A ogni vicolo o crêuza attraversati le loro narici venivano invase dagli odori più disparati. Quello della pioggia che tentava senza troppo successo di lavare via il puzzo di urina, reso ancora più pungente dal caldo afoso di quei giorni, l'aroma speziato del thiéboudieune, un piatto africano a base di riso, pesce e salsa di cipolla. Ma su tutti risaltava l'irresistibile profumo della frittura di totani proveniente dalle numerose trattorie e friggitorie che man mano incontravano sulla propria strada.

L'ex moglie di Poretti abitava al sesto piano senza ascensore di un vecchio palazzo storico davanti alla sopraelevata. Il citofono funzionava solo in entrata, quindi, come succedeva per molti edifici della zona, il classico "chi è? " doveva venire urlato direttamente dalle finestre: un aspetto senz'altro caratteristico e nostalgico, ma decisamente poco pratico.

- Cristo santissimo - sbuffò Ferro a metà del quarto piano - Se prima avevo solo un leggero mal di testa, dopo tutte queste scale sarò costretto a chiedere un analgesico alla vedova! -

A fatica i due affrontarono le numerose rampe malandate in marmo scuro, illuminate a tratti da semplici lampadine appese ai soffitti dei pianerottoli.
Una volta giunti al piano notarono la porta di casa Poretti socchiusa, ma nessuno ad attenderli vicino a essa.
- È permesso? - domandò Alessandro a voce alta, dopo aver leggermente aperto lo stipite.

Non ricevendo alcuna risposta, se non il rimbombo dei bassi di uno stereo che suonava dall'interno, si decisero a entrare, seguendo la provenienza della musica. Si fermarono davanti alla cucina, dove con grande nonchalance, una ragazza era intenta a lavare delle tazzine all'interno del lavabo al ritmo di Thunderstruck degli AC/DC.
Alessandro rimase interdetto davanti a quella scena quasi surreale, mentre Giorgio, dopo avergli rifilato una gomitata sulle costole, si godeva compiaciuto lo spettacolo.
Per lui, partire dal commissariato per andare a sentire la testimonianza di una vedova, e ritrovarsi ad ammirare una ragazza a malapena vestita, mentre si dimenava nella sua cucina non aveva prezzo.

- Quanto sei coglione! - lo ammonì Alessandro a bassa voce - Ehm, chiedo scusa. - continuò poi alzando il tono, rivolto alla giovane moretta.

Fu allora che quella si voltò nella loro direzione, mostrandosi per ciò che già si intuiva guardandola solo di spalle: una ragazza decisamente provocante.

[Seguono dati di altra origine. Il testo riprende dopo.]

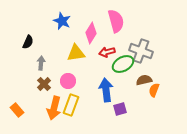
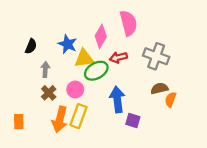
blue star: (62, 21) -> (67, 44), moved
green ellipse: (123, 64) -> (96, 71), moved
purple square: (120, 109) -> (133, 121), turned 32
orange rectangle: (17, 110) -> (19, 122), turned 40

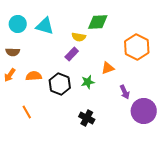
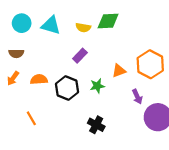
yellow semicircle: (79, 37) -> (83, 27), moved
orange hexagon: (137, 47) -> (150, 64), moved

- Scusate, non vi ho sentito entrare. - sorrise rivolta ai due, allungandosi per spegnere lo stereo posto sopra una mensola. - Prego, accomodatevi. -

A Giorgio non sfuggì l'occhiata maliziosa che la ragazza gli rivolse e a sua volta le sorrise, avanzando insieme al collega nell'angusta cucina.
Li invitò a sedersi al piccolo tavolo poggiato su di un lato alle piastrelle ocra della parete, mentre lei dopo essersi asciugata le mani con un canovaccio, rimase in piedi, appoggiata con la schiena al piano cottura.
- Che è successo ancora? Mio padre sta facendo danni pure da morto? -

Alessandro e Giorgio si guardarono, indecisi su come procedere.
- Sono l'ispettore capo Alessandro Barzagli e questo è il mio collega, Giorgio Ferro. - iniziò Barzagli mostrandole il distintivo.